I'd start by gaining het trust and just going out sitting with her get to where you can gain her trust touching her face and ears and body then introduce the halter. Rub her all over with it. Then start by holding a handful of grass/ a piece of carrot or something where her nose would go through and slip the buckle up behind her ears just be smart and do not rush it take your time or you could really get hurt.
_Posted via Mobile Device_


----------



## smrobs (Jul 30, 2008)

No offense, but with you being so young (and due to that youth, having limited training knowledge), I really wouldn't recommend it. Donkeys especially are _very_ different to train/handle than a horse is. With her being the age she is and not even halter broke, that would be something best left to a professional with the knowledge to deal with it. It wouldn't take much at all for her to hurt you pretty darn bad.


----------



## stevenson (Sep 12, 2011)

Donkeys are very strong animals. You should leave the guard donkey do its job of gaurding.


----------



## PunksTank (Jul 8, 2012)

Donkeys/mules think nothing like horses, they really need a trainer experienced with donkeys. Unless you've been doing that for years I'd stay away from one that could be potentially aggressive or too strong to handle. If you really want I'm sure there are people in your area who could help. Look up local donkey clubs, or even a local donkey rescue - see if they know a good trainer.


----------



## natisha (Jan 11, 2011)

How does the donkey get hoof or vet care done?


----------



## Foxtail Ranch (Mar 10, 2012)

As everyone has said, donkeys are very different.
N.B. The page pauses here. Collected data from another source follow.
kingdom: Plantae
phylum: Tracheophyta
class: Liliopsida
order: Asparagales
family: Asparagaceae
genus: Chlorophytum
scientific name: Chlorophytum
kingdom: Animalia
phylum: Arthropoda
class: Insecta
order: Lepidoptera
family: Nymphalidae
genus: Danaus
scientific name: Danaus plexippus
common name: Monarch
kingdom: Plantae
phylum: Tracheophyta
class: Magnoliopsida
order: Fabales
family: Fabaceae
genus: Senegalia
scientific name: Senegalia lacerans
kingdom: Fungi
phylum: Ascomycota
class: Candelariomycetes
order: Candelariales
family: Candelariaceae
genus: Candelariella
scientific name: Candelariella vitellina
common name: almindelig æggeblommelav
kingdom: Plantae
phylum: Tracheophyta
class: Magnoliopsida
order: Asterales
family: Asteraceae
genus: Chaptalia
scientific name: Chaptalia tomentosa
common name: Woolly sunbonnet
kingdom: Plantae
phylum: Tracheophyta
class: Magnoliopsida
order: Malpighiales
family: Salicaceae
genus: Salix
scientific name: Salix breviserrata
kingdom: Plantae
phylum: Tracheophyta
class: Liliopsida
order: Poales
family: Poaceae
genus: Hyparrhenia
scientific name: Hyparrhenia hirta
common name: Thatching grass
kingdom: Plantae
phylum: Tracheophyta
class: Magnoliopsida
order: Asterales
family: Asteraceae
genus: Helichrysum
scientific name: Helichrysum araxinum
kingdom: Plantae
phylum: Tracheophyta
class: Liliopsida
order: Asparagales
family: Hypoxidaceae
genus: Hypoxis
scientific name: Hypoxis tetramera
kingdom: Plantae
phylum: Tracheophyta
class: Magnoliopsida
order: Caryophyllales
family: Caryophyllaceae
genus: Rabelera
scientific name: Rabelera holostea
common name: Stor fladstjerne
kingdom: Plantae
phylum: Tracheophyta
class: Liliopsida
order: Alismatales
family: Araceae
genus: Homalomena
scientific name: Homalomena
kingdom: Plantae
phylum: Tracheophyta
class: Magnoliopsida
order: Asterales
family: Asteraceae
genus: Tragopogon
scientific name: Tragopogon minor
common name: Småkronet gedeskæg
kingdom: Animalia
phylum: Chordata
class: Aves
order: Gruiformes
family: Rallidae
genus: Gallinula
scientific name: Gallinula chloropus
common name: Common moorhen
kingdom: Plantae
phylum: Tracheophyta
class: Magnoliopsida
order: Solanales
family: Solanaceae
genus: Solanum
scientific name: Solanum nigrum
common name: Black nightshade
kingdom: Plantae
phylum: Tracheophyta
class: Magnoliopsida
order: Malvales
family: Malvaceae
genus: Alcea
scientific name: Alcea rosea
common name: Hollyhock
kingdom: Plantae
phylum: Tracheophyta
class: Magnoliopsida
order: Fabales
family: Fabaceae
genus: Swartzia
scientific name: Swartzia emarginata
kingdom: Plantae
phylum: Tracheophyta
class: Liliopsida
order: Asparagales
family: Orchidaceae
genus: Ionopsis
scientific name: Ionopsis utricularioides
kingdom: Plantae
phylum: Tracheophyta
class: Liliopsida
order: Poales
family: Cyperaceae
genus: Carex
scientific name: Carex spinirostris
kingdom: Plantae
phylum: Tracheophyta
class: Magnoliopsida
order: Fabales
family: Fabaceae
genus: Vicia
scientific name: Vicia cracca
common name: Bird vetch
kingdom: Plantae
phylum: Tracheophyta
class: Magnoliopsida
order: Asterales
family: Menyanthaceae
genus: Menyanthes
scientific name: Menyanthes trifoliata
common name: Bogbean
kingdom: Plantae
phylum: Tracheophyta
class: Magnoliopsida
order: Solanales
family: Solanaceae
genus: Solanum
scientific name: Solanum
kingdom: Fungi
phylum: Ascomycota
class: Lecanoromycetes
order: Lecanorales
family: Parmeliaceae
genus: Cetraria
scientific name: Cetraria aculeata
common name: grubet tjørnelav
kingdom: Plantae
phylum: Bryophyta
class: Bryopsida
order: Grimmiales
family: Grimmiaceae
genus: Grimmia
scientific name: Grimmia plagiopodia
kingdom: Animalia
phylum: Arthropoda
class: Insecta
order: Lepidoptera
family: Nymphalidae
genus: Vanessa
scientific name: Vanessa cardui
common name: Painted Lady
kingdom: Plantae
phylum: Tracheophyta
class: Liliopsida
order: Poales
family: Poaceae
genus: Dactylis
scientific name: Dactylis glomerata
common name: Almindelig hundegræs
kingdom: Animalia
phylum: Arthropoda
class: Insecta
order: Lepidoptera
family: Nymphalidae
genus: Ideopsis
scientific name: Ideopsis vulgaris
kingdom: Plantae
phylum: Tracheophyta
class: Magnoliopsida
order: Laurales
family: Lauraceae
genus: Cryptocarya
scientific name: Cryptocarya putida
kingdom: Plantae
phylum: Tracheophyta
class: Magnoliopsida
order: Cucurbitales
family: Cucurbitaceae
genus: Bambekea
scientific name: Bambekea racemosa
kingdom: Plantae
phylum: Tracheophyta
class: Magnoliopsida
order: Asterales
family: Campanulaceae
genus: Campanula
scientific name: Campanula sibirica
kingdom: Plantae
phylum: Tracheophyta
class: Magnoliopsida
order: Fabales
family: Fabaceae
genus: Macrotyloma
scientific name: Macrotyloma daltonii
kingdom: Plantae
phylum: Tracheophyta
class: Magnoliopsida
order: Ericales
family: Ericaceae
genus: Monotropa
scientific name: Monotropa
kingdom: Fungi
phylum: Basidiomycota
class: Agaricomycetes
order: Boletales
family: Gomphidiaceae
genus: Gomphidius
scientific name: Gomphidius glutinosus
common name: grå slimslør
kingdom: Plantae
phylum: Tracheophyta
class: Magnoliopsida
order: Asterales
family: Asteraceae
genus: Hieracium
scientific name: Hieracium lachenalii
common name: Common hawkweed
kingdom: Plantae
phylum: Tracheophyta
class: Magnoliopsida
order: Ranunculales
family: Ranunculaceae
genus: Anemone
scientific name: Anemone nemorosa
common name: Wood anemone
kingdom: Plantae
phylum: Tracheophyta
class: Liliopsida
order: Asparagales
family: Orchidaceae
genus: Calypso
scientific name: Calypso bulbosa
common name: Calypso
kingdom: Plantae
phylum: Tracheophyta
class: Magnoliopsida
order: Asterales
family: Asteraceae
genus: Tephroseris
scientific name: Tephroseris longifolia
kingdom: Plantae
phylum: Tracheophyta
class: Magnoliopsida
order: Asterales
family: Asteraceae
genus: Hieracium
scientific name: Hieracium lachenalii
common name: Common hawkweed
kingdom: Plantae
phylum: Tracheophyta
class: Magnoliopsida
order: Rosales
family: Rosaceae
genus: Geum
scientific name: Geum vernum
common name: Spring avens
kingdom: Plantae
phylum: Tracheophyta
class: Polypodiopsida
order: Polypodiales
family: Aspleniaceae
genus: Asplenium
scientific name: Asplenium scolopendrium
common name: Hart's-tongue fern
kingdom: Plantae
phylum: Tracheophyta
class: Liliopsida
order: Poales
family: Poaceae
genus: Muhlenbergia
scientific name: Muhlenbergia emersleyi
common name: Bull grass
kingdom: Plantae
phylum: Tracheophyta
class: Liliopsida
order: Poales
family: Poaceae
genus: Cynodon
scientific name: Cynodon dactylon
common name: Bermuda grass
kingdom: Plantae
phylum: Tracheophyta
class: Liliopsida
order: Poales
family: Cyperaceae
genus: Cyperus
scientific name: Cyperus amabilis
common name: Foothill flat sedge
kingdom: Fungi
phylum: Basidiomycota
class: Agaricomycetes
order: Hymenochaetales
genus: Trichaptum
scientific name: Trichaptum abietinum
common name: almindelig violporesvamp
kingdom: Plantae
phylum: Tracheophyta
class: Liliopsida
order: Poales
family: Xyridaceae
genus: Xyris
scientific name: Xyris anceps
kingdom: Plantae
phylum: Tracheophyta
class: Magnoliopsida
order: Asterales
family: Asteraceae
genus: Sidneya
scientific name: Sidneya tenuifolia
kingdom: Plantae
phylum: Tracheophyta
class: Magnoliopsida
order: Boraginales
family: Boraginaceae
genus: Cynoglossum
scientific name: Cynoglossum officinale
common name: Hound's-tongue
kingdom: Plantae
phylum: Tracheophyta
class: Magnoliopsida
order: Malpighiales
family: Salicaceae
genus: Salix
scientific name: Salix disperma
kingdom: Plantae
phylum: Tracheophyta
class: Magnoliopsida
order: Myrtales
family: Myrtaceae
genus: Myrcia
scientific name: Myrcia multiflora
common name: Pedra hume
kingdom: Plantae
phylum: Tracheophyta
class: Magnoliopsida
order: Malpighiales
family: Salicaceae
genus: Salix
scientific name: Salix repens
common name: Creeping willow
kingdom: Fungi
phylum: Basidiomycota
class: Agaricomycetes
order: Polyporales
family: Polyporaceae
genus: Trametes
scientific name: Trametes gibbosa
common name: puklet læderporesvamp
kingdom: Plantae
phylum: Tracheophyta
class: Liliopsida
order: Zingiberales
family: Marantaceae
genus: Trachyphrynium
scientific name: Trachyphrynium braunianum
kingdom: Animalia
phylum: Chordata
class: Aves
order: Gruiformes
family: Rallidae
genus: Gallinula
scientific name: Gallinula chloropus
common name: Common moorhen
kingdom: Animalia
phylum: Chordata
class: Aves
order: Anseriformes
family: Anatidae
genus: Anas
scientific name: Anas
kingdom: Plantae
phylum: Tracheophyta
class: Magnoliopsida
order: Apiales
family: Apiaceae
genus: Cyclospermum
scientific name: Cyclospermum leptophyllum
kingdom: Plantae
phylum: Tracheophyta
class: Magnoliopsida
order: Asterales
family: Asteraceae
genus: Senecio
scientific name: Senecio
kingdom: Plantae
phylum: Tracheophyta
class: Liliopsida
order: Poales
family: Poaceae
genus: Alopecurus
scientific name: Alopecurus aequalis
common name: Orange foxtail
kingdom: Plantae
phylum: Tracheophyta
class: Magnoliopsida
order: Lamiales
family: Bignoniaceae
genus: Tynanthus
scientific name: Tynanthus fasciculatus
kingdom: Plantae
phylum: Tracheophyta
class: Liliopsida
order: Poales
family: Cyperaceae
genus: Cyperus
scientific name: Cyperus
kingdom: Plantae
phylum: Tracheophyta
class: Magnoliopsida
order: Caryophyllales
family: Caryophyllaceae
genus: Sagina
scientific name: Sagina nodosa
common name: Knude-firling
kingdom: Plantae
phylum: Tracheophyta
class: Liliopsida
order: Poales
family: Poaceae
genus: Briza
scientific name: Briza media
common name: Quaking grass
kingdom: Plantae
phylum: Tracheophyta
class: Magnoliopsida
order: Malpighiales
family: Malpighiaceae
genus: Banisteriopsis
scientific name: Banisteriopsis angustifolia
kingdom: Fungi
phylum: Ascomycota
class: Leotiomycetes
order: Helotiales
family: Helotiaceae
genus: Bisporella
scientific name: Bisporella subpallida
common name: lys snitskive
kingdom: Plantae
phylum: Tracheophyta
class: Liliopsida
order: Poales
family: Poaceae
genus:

I too am worried by you both being young and inexperienced. But I'm sure u have a public library nearby. Get books and videos on donkey training and do the research. Also, Giddyupflix is a cheap and awesome resource. I have used it and currently have a video about donkey training bc I have a mini that I am working with. 

And try to find someone nearby who knows donkeys that can help you, like PunksTank said. Its good advice
_Posted via Mobile Device_


----------



## smrobs (Jul 30, 2008)

Natisha, if they are anything like the guard donkeys that I see around here, they either don't get any care at all or, if the situation is bad enough, they are run up into a small pen where the vet tranqs them with a dart gun.


----------



## Foxesdontwearbowties (Jul 9, 2012)

Lots of research and gets some experienced help, but go for it. 
Good luck.


----------